Organizers, though, say they would take precautions by encouraging people to social distance, and providing plenty of hand sanitizer and masks. 

“I don’t want to put the public in jeopardy, but I think an outdoor event with huge potential for social distancing isn’t a risk at all,” said Jason Manning, owner of the Amphitheater at Studio Ranch.

The plans have also included booths from small businesses, many of which have been devastated by the steep economic toll exerted by the crisis, said organizer Eric Moutsos with Utah Business Revival. He had appealed to Gibson to remove a temporary restraining order, promising to shoulder the legal consequences of violating the health rules. 

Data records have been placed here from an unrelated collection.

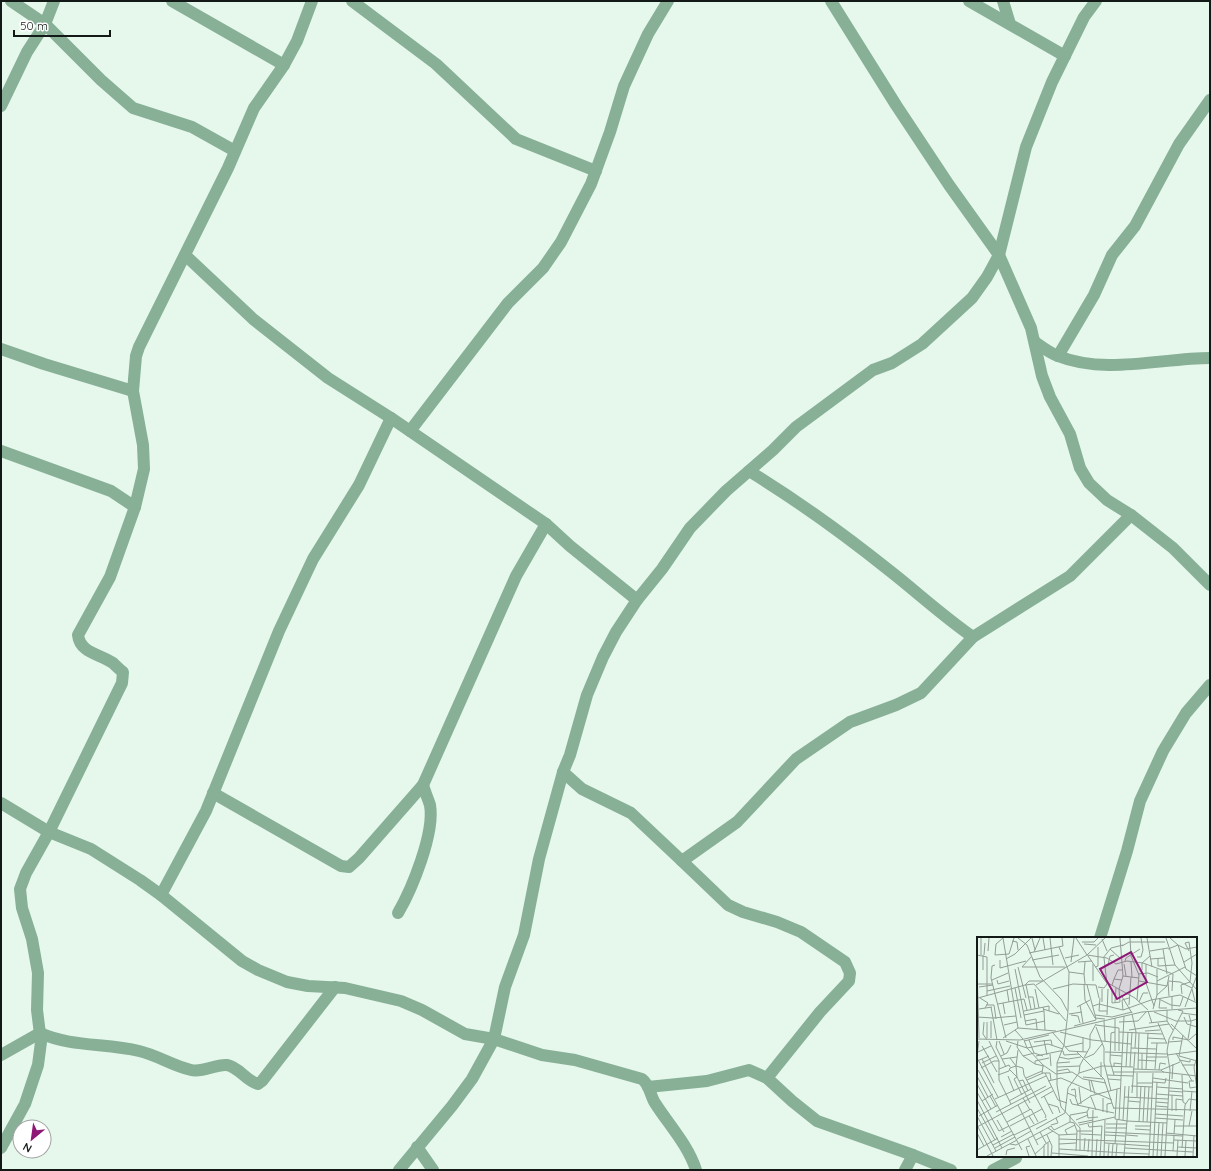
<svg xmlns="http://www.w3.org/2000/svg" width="1211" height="1171" viewBox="0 0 1211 1171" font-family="Quicksand,sans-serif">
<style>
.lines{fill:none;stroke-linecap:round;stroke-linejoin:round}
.street{stroke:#87b097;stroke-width:12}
.inset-road{fill:none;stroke:#929e96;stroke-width:1}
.view{fill:#8f1877;fill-opacity:0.15;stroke:#8f1877;stroke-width:2}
.inset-edge{fill:none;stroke:#131916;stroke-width:2}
</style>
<rect width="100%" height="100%" fill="#e6f7ec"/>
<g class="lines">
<g class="street">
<polyline points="11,1 45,24 101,80 133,108 192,127 235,151"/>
<polyline points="172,1 284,65"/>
<polyline points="352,1 436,64 516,139 596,171"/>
<polyline points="831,1 896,105 949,185 999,255 1031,328 1042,376 1050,397 1070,434 1080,468 1089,483 1107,500 1131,515 1173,548 1210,585"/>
<polyline points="969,1 1065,56"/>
<polyline points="1003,1 1010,24"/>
<polyline points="1,106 27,52 45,24 54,1"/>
<polyline points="185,255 253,319 328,378 391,418 546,524 570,546 637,600"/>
<path d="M1035,342c7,5 15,11 23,14 47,19 104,2 152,2"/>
<polyline points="1,349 44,364 133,391"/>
<polyline points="1058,356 1094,295 1112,255 1135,226 1179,144 1210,100"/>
<polyline points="410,431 508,303 543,268 561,242 591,184 610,132 624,86 648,34 668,1"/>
<polyline points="1,451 111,491 135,507"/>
<path d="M749,471c49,30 96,64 141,100 28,22 54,46 83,66l97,-61 61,-61"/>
<polyline points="563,772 582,789 631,813 682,861 737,822 796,759 850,722 896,705 921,693 973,637"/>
<polyline points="213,793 341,866 349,867 359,858 423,785 516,576 546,524"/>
<path d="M1,803l48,29 42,17 49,31 21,15 81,66 16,9 29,12 21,4 37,2 56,13 21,9 43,24 29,5 48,16 33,5 67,19c8,6 8,16 13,24 14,22 33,42 41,67"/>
<polyline points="682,861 728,905 743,912 777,922 801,932 845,962 850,973 849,981 820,1012 767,1078"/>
<polyline points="161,895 206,811 279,631 313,559 359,485 391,418"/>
<path d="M398,913c14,-24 37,-80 32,-108 -2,-6 -5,-13 -7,-20"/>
<polyline points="1100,938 1127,851 1140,801 1163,751 1186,713 1210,685"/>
<path d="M1,1055l39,-22c31,14 66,10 99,18 18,4 34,15 52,19 12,3 24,-6 36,-5 12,2 19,16 31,19l4,-3 73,-94"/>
<polyline points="648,1087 707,1081 749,1070 767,1078 792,1101 817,1121 913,1155"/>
<polyline points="417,1147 433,1170"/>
<path d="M1,1148l24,-44 13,-39 3,-23 -4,-32 1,-37 -6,-34 -10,-31 -2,-19 6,-16 23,-41 73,-149 1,-11c-4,-3 -7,-6 -10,-9 -13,-9 -33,-10 -35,-28l32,-58 25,-70 9,-38 -1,-24 -10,-54 3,-35 3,-9 89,-179 26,-60 30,-43 13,-24 15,-40"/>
<polyline points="399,1170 452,1106 472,1079 494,1039 505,987 524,935 539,859 563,772 570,755 587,695 603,657 616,632 637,600 662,569 690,528 726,491 773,450 796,427 873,370 892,363 922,344 972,298 987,277 999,255 1026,147 1052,82 1084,17 1096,1"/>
<polyline points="905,1170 913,1155 951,1170"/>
<polyline points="993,1170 1016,1158"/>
</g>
</g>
<g transform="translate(977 937)">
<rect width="220" height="220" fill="#e6f7ec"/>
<path class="inset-road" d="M26,1l15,90M26,1l-7,6 -1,11 14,-1 5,-16M41,1l9,7 13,32 21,22 7,13 -2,17M55,1l3,12M66,1l2,12M73,1l3,27M99,1l11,17M153,1l1,18 8,19 -2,25M170,1l5,29M189,1l9,27 22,25M193,1l8,7 8,24 11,7M125,2l5,12M35,4l5,1 1,8M105,5h12l4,-4M107,7l12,1M145,9l7,-4h36M82,10l10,25 -1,39M133,12l11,10M186,12l4,25M191,12l10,-4 8,4 11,-2M11,14l1,-13M173,14l18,-3M57,15l6,-14M52,16l34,-7 -1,-8M0,18l10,2v39M4,18v-17M7,18l1,-12M110,18l18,-17M111,19l18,26 29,16 13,12M160,20h4l2,-7 -2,-12M88,21l14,-3M126,21l8,-10 12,-3M181,21v8l17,-1M29,22l9,-5 16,-16M173,22l14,-1M23,23v8l26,-7M55,23l27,-5M148,24l1,-3 14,-9M94,25l3,-24M101,25l14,-1M154,25l1,15M207,25l13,-8M147,27l2,12M169,27v19l8,23M18,28l-3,1 -1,12 15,60M0,29l2,72M128,29l3,-1 2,-9 4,-1M41,30l8,31M45,30h43M45,30l9,-10M118,30l3,-1v-19M38,32l11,56M180,32v26M6,33v-15M165,33v-7l8,-7M92,35l15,2 1,10M107,37l1,-12M161,37l10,-1 10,4M146,39l16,2M137,42l4,-9h4M15,43l16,-7M20,43l1,4 11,-3M116,44v-17M162,44l28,5M180,44l28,-14M191,44l12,1 12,6M191,45l1,14M1,47h15M107,47l1,16 10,18 10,1M48,48l9,-1 32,37M49,48l5,24M59,48l51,-30 20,3 9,6 11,-3 16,2 30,11 -1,17M110,48l8,30M135,48l2,-6 8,1M2,50l14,-2M121,50l6,1 3,-4 -3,-26M38,51l6,30M58,52l4,19M76,52l20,-5 23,1 3,13M215,52l3,12M30,53l2,12M135,53v13M10,54l23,-5M205,57l-1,-9 9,-3 2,-19 -3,-21 -4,1 4,8M144,58l11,18M51,60h5l2,12M1,61l47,-13 4,-4h14M3,61l8,5 -3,5M123,61l-1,13h8M182,62l12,6 9,1 3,-9M183,63l-1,8h8M125,65v-13M138,65l1,-14M162,65l4,-9h5M26,66l21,-4 3,11M135,66l8,-1 -1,-13 4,-13 -3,-38M21,67l5,-1 2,11M9,68h8l2,14M103,68l3,18M152,68l2,-28M116,69l6,-2 24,6 28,-10 29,-5 17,8M14,70l6,33M100,70l13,-7M208,70l12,-32M2,72l13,-2M66,72l16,5M176,72l4,-14 10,-9 2,-10M195,72v-13M146,73l-1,-10 7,-2M190,73v11l6,9M47,74l25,-5v5M67,74l1,19M171,74l4,12M177,75l22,9h15l6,-2M205,76l15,2M92,77l13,-2M155,77l4,18 -1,16M47,78l20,-4 -1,-4M94,78l7,1 2,7M130,78l1,-26M0,80l16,1M207,80l3,7 10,3M16,81l23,-2M14,84v17M48,84l11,-2 1,10M127,84l1,20M7,85l-1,12 4,6M142,85l19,-1 8,-9M172,86l18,-2M181,86l9,21M194,87l26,25M27,88l13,-3M49,88l19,-4M119,88l23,3v23M97,89l22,-6 -1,-5 17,2 20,-5M119,90l8,21v15l7,28M38,93l8,9M89,93l-2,15 -7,18v22l4,22 19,21v23M152,93l40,-6M168,94l15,-1M83,95l32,8 39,4M142,95l43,2M76,96l16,18 18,1M10,101v-16M26,101l15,-10 38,3M170,101l18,1M0,102l43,1 122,-28 55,-4M211,102l3,-17 -2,-7M47,103l3,8 16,17 13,9 16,-2 11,7 23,4M52,103l5,13M67,103l3,15M196,103v-3l16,3 8,-7M12,104l10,20v19l12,24M20,104l-1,6 10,20M22,104l5,13M29,104l21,7 21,-4 15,5M41,104l-1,6 6,9 12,8 9,2M47,104l25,-6M57,105l17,-2 1,5M191,105l14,-1M174,106h15M5,109l15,26M88,110l18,-4M154,111l25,1M138,114v-33M1,115l13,-6M100,115l27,27 10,30M106,115v-15M128,115l62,2M199,116l16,28M73,117l1,12M133,118l12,1M190,118l30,-4M0,119l2,-15M24,119l6,-3 4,-8M46,119l11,-3 9,3M59,119l24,-5h3l1,4 15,-1M202,119l4,-21M202,119l18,5M82,120l9,2 13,-2M169,120h21M220,120l-3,10 3,23M0,121l21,39M33,121l6,8 1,11 13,26M108,121l9,-4 8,-10M5,122l12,24M25,122l15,-2M161,123l18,1M202,123l11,2v-2M0,124l12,-5M5,126l14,-7M80,126l13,-1M58,127v-3l14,-3M205,128h13M39,129l2,-16M66,129l-1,7h3l13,27 9,3M80,130l23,-1M137,130v-4l8,1M149,130l2,-35M153,130l2,-35M4,131l13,-7h5M22,132l10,-4 1,2M156,132l28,1 2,2 34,4M161,132l1,-36M165,132v-16M169,132l2,-36M178,132l2,-26M1,133l44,80M33,133l7,7 -3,2 8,16M182,133l1,-7 6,1M184,133l19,-8M80,134l11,-2 2,3M136,135h51M68,136h5l1,7M102,136l23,-7 31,1M21,138l11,-4 1,-3 6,-2 7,2 1,7 22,41 -1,2M130,138l26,1M137,138l-4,-14 1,-28 4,-1M205,138l1,27 3,2M0,139l11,21M31,139l6,15M106,140l20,2M124,140v-15M49,141l16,-7M176,141l35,5M131,142l13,1M195,142l1,-15M50,143l16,-7M112,143l2,12M114,143l4,14M42,144l4,-1 5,11M71,144l13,-3 51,22M217,144h-5l1,7 6,-1M176,145l12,1 1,-5M160,146h16M0,147l14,25M154,149l22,1M102,150l2,17M180,150l26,2M140,152l-2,30 12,2 2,-35M94,153l4,-1 1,8M192,154l14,1M206,154l14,1M0,155l22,39 10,-5M90,156l8,3 3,9M155,156l3,-41M179,157l27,2M13,159l6,11M67,159l9,18M113,159l31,-8M114,160l5,13M147,160l44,2M160,160v-24M46,161l7,12M64,161l12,-7M126,161v14M18,162l51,-23M93,162l2,5 5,1 14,-9M0,163l25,48M5,164l11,-7M32,164l22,-12M151,164l12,1M179,165l12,1M71,167l10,3 2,6M41,168l20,40M100,168l37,8M179,169l12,1M0,171l18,32M137,171l83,2M195,174v-16M199,174v-12l7,1M213,174l2,-20M19,175l50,-26M110,175l1,6 10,-1M130,176v-9l5,-1M178,177l28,2M0,179l19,35M2,179l19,-11M52,179l13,-7M178,181l28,2M20,183l7,12M99,183l12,-5M142,183l5,-104M146,183l2,-34M30,185l24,-13 7,13M93,185l4,1 3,8M162,185l2,-36M166,185l2,-36M170,185l2,-35M101,186l15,-3M111,187l1,3 13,-1 -2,30M129,187h21M0,188l16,31M74,188l7,-2 -2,-5M102,188l36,-8M33,189l19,-10 5,8M158,189h16M198,189h22M212,189l3,-15M0,190l74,-40M71,191l11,7M129,191h21M59,192l29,-16 3,-25 11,-15 1,-8 10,-18v-12l6,-11M158,192l15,1M63,195l6,11M128,195l61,3M0,196l7,13M189,196l31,3M90,197l-2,-4 10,-5M104,197l20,1M197,197l1,-14M37,198l33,-16M70,198l5,11 -1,10M128,198l20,1M149,198l12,1M189,198l17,1M24,200l11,-6M40,202l14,-8M51,202l8,17M82,202l115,4M59,203l17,-9M197,203l23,1M71,206v13M128,206l44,3M33,207l6,1 35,-19 3,4 16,-8v-7l17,-3 2,-4M82,207l17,-1M138,207l2,-24M16,208l21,-11M201,210l19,1M18,211l20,-11M148,211l68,4M205,211l3,-43 4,-6 8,1M82,212l66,4M0,213l21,-12M99,214l1,-20h16M107,214l1,-13M196,214l1,-15M111,215l1,-13M75,216l36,3M148,216l24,1M58,217l9,-8M29,218l1,-5 8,-2M10,219l30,-16M52,219l-3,-9 4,-1M67,219v-11l6,-4M82,219v-21l18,-1M115,219l1,-46M119,219l1,-17M127,219l1,-36M131,219l1,-12M135,219l1,-12M139,219l1,-12M147,219l3,-35 40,2M172,219l4,-83M176,219l4,-74M180,219l2,-33M184,219l2,-33M188,219l5,-86 -3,-19 2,-12 14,-28 -5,-1M200,219l1,-16M208,219l1,-16M216,219l1,-21"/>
<path class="view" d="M154,15l16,30 -30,17 -17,-30z"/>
<rect width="220" height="220" class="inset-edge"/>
</g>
<rect width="1211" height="1171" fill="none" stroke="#131916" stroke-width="4"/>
<g transform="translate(32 1139) rotate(209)"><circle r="19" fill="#ffffff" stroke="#a1a3a2"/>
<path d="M0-3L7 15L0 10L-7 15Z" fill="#8f1877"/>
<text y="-6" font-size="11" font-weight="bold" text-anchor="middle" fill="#131916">N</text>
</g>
<path d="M14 30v6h96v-6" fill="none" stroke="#131916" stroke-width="2"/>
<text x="20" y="30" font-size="12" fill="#131916" stroke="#ffffff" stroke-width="3" paint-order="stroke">50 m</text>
</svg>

“We’re not talking here about the end of the world. We’re talking about an outdoor concert event where people choose on their own to attend,” said attorney Paxton Guymon. 

For most people, the new coronavirus causes mild or moderate symptoms, such as fever and cough that clear up in two to three weeks. For some, especially older adults and people with existing health problems, it can cause more severe illness, including pneumonia and death.

More than 100 people have died in Utah, and nearly 9,300 people have tested positive. The number of reported cases increased by 343 on Friday, the largest single-day increase since the epidemic began. That could indicate a trend in localized areas, but could also be explained by testing resuming after a lull during the Memorial Day weekend, said state epidemiologist Angela Dunn.